Speaking to GTR late last year, Steven Beck, head of trade and supply chain at the Asian Development Bank (ADB), said: “Without having this legal framework in place, we are only going to be able to move so far on the digital agenda.”

With Singapore now giving eBLs, electronic promissory notes and bills of exchange legal footing, there are hopes that governments around the world could follow suit and put in place the legal infrastructure for digital trade.

Vrontamitis says the amendment could act as a template for other common law countries looking to adopt MLETR. “Hopefully, the speed at which they can now adopt it will be faster than before.”

Meanwhile, he points to efforts being carried out in India, South America, the US and the UK, to give legal standing to electronic transferable records.

The Peruvian government, for instance, issued a decree mandating the adoption of eBLs in May last year in response to Covid-19 logistics issues, while the UK Law Commission, is actively working with the ICC to update the Bills of Exchange Act of 1882 to include electronic transferable records.

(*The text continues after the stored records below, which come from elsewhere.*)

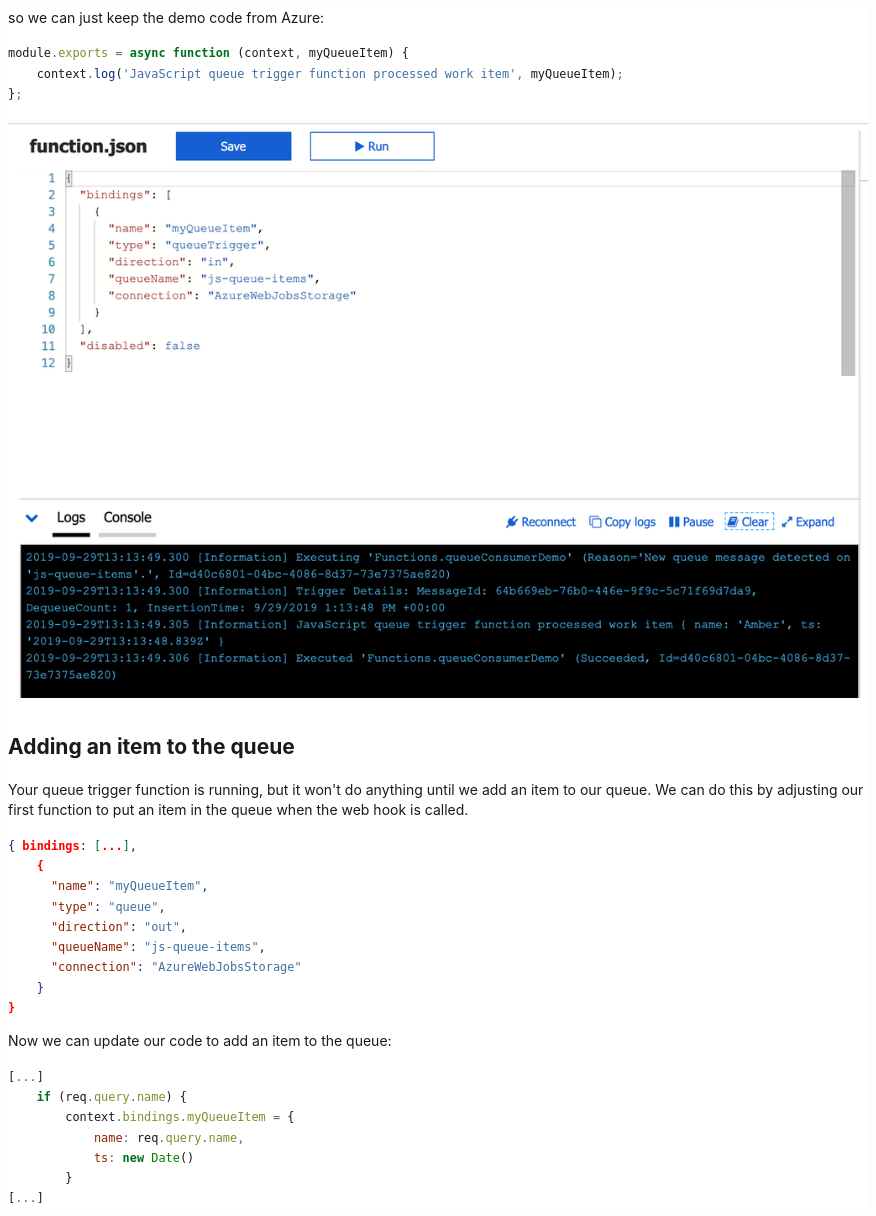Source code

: so we can just keep the demo code from Azure:
```javascript
module.exports = async function (context, myQueueItem) {
    context.log('JavaScript queue trigger function processed work item', myQueueItem);
};
```

![Azure function app logs after queue trigger](../../assets/images/article-images/azure/queue-trigger-executing.png)

## Adding an item to the queue
Your queue trigger function is running, but it won't do anything until we add an item to our queue.
We can do this by adjusting our first function to put an item in the queue when the web hook is called.
```json
{ bindings: [...],
    {
      "name": "myQueueItem",
      "type": "queue",
      "direction": "out",
      "queueName": "js-queue-items",
      "connection": "AzureWebJobsStorage"
    }
}
```
Now we can update our code to add an item to the queue:
```javascript
[...]
    if (req.query.name) {
        context.bindings.myQueueItem = {
            name: req.query.name,
            ts: new Date()
        }
[...]
```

But Vrontamitis admits there will only be a tipping point for the MLETR when the top 10 – 15 trading nations – who account for 80% of global trade – incorporate it into domestic legislation.

The adoption of the model law by the likes of China, the European Union, Japan, Dubai, the UK and US will be crucial for the digitalisation of trade, he adds.


Further obstacles 

While Singapore’s electronic transaction law amendment is a sign that progress is being made on the rollout of legal frameworks for digital trade documents, Vrontamitis says that there are two further key strands – or “jigsaw pieces” – which need to be in place for trade to transition away from paper.

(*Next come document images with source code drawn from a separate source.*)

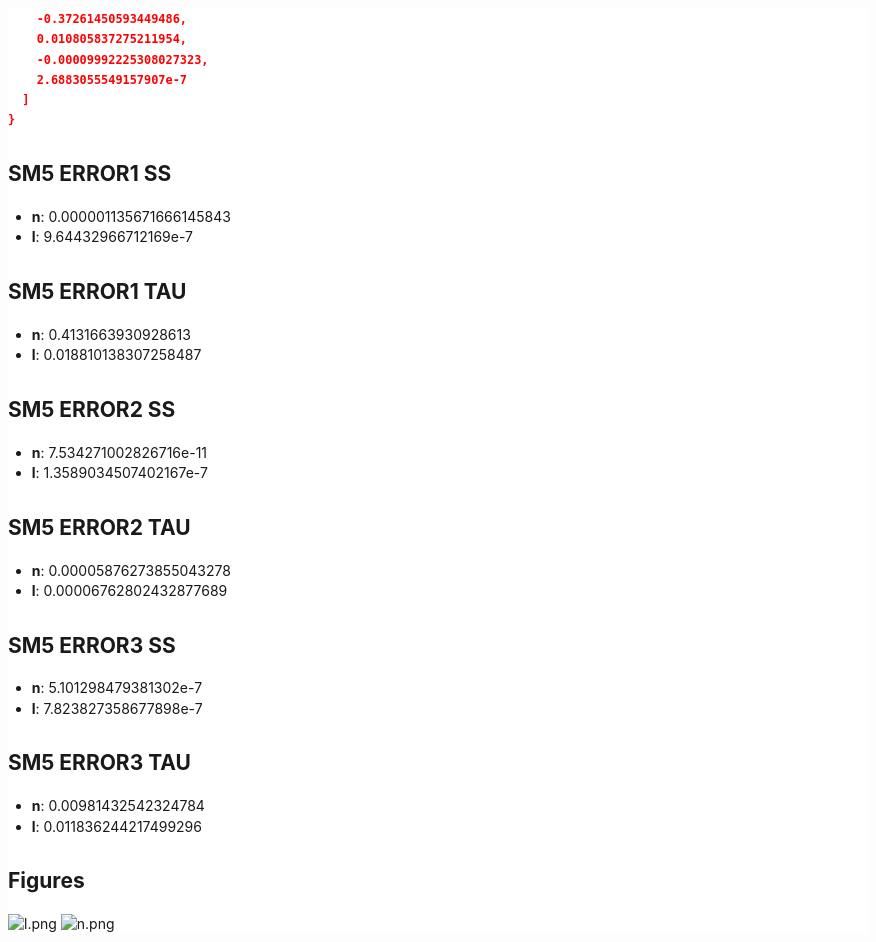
 ```json
    -0.37261450593449486,
    0.010805837275211954,
    -0.00009992225308027323,
    2.6883055549157907e-7
  ]
}
```

## SM5 ERROR1 SS

- **n**: 0.000001135671666145843
- **l**: 9.64432966712169e-7

## SM5 ERROR1 TAU

- **n**: 0.4131663930928613
- **l**: 0.018810138307258487

## SM5 ERROR2 SS

- **n**: 7.534271002826716e-11
- **l**: 1.3589034507402167e-7

## SM5 ERROR2 TAU

- **n**: 0.00005876273855043278
- **l**: 0.00006762802432877689

## SM5 ERROR3 SS

- **n**: 5.101298479381302e-7
- **l**: 7.823827358677898e-7

## SM5 ERROR3 TAU

- **n**: 0.00981432542324784
- **l**: 0.011836244217499296

## Figures

![l.png](images/l.png)
![n.png](images/n.png)
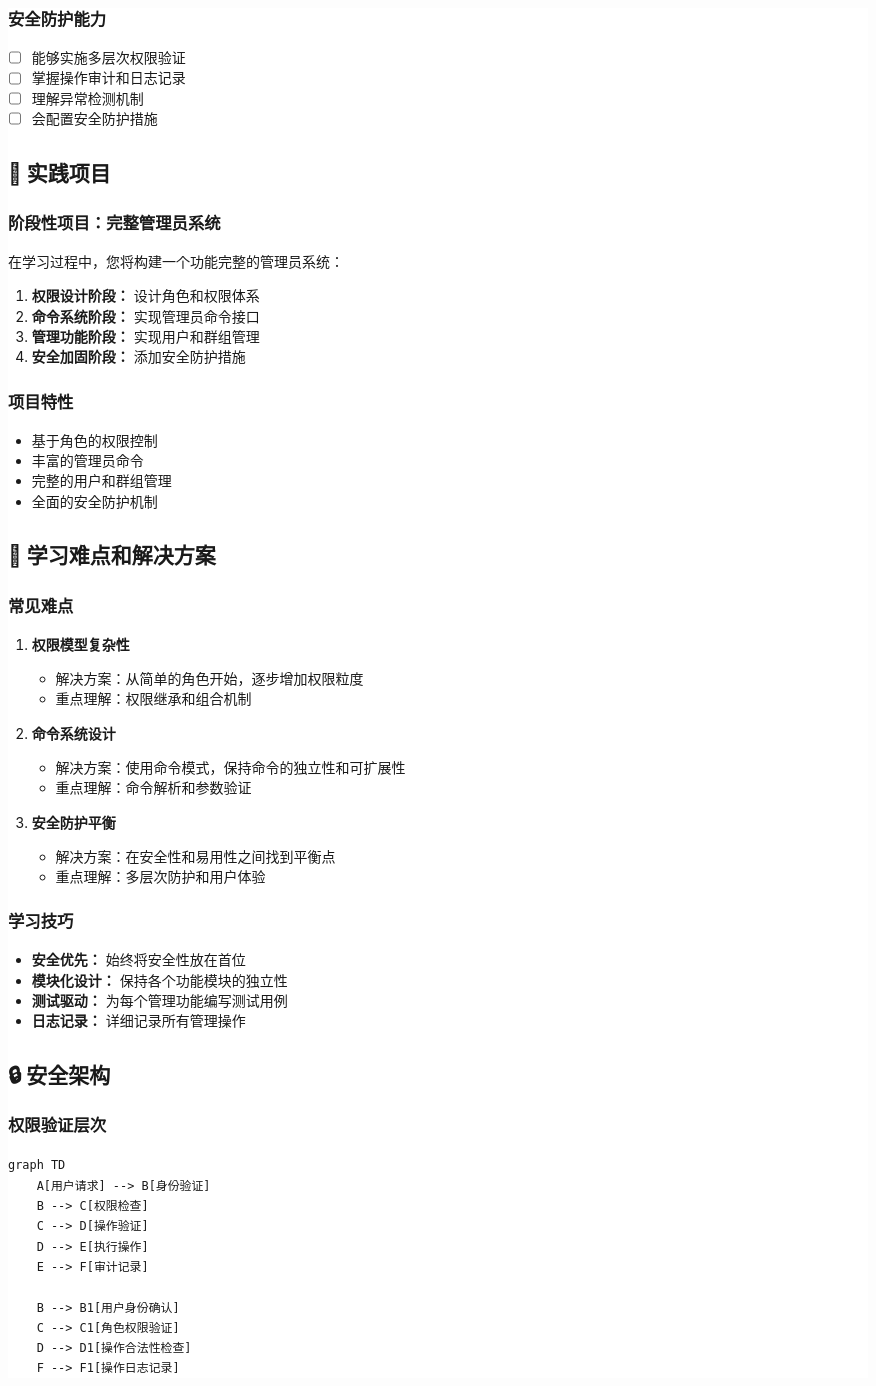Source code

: ### 安全防护能力
- [ ] 能够实施多层次权限验证
- [ ] 掌握操作审计和日志记录
- [ ] 理解异常检测机制
- [ ] 会配置安全防护措施

## 🎯 实践项目

### 阶段性项目：完整管理员系统
在学习过程中，您将构建一个功能完整的管理员系统：

1. **权限设计阶段：** 设计角色和权限体系
2. **命令系统阶段：** 实现管理员命令接口
3. **管理功能阶段：** 实现用户和群组管理
4. **安全加固阶段：** 添加安全防护措施

### 项目特性
- 基于角色的权限控制
- 丰富的管理员命令
- 完整的用户和群组管理
- 全面的安全防护机制

## 🚨 学习难点和解决方案

### 常见难点
1. **权限模型复杂性**
   - 解决方案：从简单的角色开始，逐步增加权限粒度
   - 重点理解：权限继承和组合机制

2. **命令系统设计**
   - 解决方案：使用命令模式，保持命令的独立性和可扩展性
   - 重点理解：命令解析和参数验证

3. **安全防护平衡**
   - 解决方案：在安全性和易用性之间找到平衡点
   - 重点理解：多层次防护和用户体验

### 学习技巧
- **安全优先：** 始终将安全性放在首位
- **模块化设计：** 保持各个功能模块的独立性
- **测试驱动：** 为每个管理功能编写测试用例
- **日志记录：** 详细记录所有管理操作

## 🔒 安全架构

### 权限验证层次
```mermaid
graph TD
    A[用户请求] --> B[身份验证]
    B --> C[权限检查]
    C --> D[操作验证]
    D --> E[执行操作]
    E --> F[审计记录]
    
    B --> B1[用户身份确认]
    C --> C1[角色权限验证]
    D --> D1[操作合法性检查]
    F --> F1[操作日志记录]
```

Digital standards, for one, need to be addressed. He points to the work being done through the ICC’s Digital Standards Initiative (DSI), which was formalised as an entity in March 2020, and launched with seed funding from Singapore and the Asian Development Bank (ADB) later that year.

The initiative aims to create open trade standards to facilitate interoperability among the various blockchain-based networks and technology platforms that have emerged in the trade space over the past few years. In September, Oswald Kuyler joined the initiative as managing director, and at the same time, the ICC also revealed the “operational launch” of the DSI.

Currently, blockchain and other technology platforms in the trade space often cannot connect with one another, or integrate with banks’ existing systems.

Vrontamitis says that a third key hurdle for the digitalisation of trade will be proving or convincing all the various players in a value chain that digital trade has commercial benefits.

“For a transaction between East Africa and Europe, for instance, there’s more than 30 actors involved with hundreds of hand-offs. Given some of these companies will be using paper-based documents and making money regardless, there needs to be a demonstration showing it is possible to continue gaining a profit from the electronic transfer of information, rather than paper.”